In a mixed review, Michael Smith of Renowned for Sound criticized the song's production, commenting on how the transitions to different verses can "feel disjointed in a few ways". He also called the song a "confusing single choice" and mentions how the song "is far from the best that Fifth Harmony have had to offer". Smith gave the song a two-and-a-half out of five star rating. Conversely, Lucas Villa of AXS raved about the song, calling it "one of the best girl power anthems in pop music as of late" and said the group "slay accordingly with this brassy and sassy number." Sharing similar sentiments, Mike Wass from Idolator called the track a "sassy smash" saying it was "another fiery female empowerment anthem built around a killer horn sample." Entertainment Weekly called the song a "Worth It" sequel while Maura Johnston of The Boston Globe said the track was "stormy" and called it a "girl-power anthem tailor-made for post-breakup ladies’ nights out."

==Chart performance==
"That's My Girl" charted on the Bubbling Under the Hot 100 for four weeks. Following the group's performance at the 2016 American Music Awards on November 20, 2016, the song debuted on the Billboard Hot 100 at number 73 for the week marked December 10, 2016. The following week, the song dropped to number 84, staying in that same position for one more week before officially exiting the chart. On national radio airplay, the song debuted at number 37 on the Mainstream Top 40, for the week dated October 22, 2016. The song rose to its peak position of 19 after charting for six weeks, earning the group their fourth top 20 single on this chart. On the Dance/Mix Show Airplay chart, the song peaked at number 37 after charting for four weeks.

On the Canadian Hot 100, the track debuted at 89 for the week marked at December 3, 2016. The next week, it reached its peak of 54 and would chart for an additional eight weeks.
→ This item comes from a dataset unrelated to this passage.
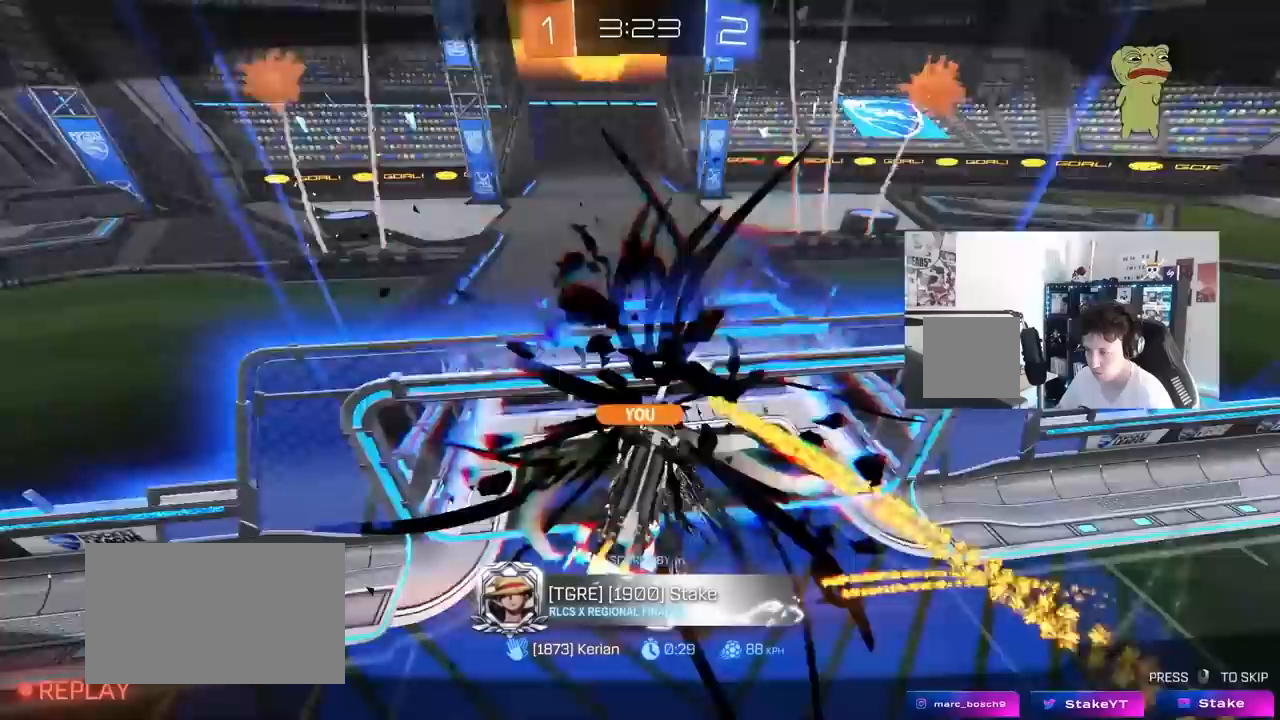
{"keys": [], "mouse": [], "mouse_move": "still", "events": []}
In Australia, "That's My Girl" debuted at number 79 before reaching its peak of 54 in its second week. The song had an early rise in the United Kingdom's Official Singles Chart where it debuted at number 57 for the week of October 14, 2016. It would eventually rise to its peak of 26 on November 11, earning the group their fifth top 40 entry. Elsewhere, the song peaked in the top 40 of four additional markets, including Scotland, Hungary and two Belgium charts.

==Music video==
The music video was directed by Hannah Lux Davis and was released on September 19, 2016. It was filmed in a Californian desert.

===Synopsis===

Critics compared the setting and the white costumes to the film Mad Max.

The video begins as several helicopters make their way to a smoke-filled area near the mountains. Injured townsfolk are seen as the group then starts singing in solo shots in an all-black ensemble in front of a lit rock wall. In the following scene, the group walks to the ruined town in unity in a post-apocalyptic world setting, dressed in white clothes holding, initially, white flags, where they dance through the streets singing the song's lyrics. Each member moves the flags simultaneously as scenes from their all-black ensemble are spliced in between.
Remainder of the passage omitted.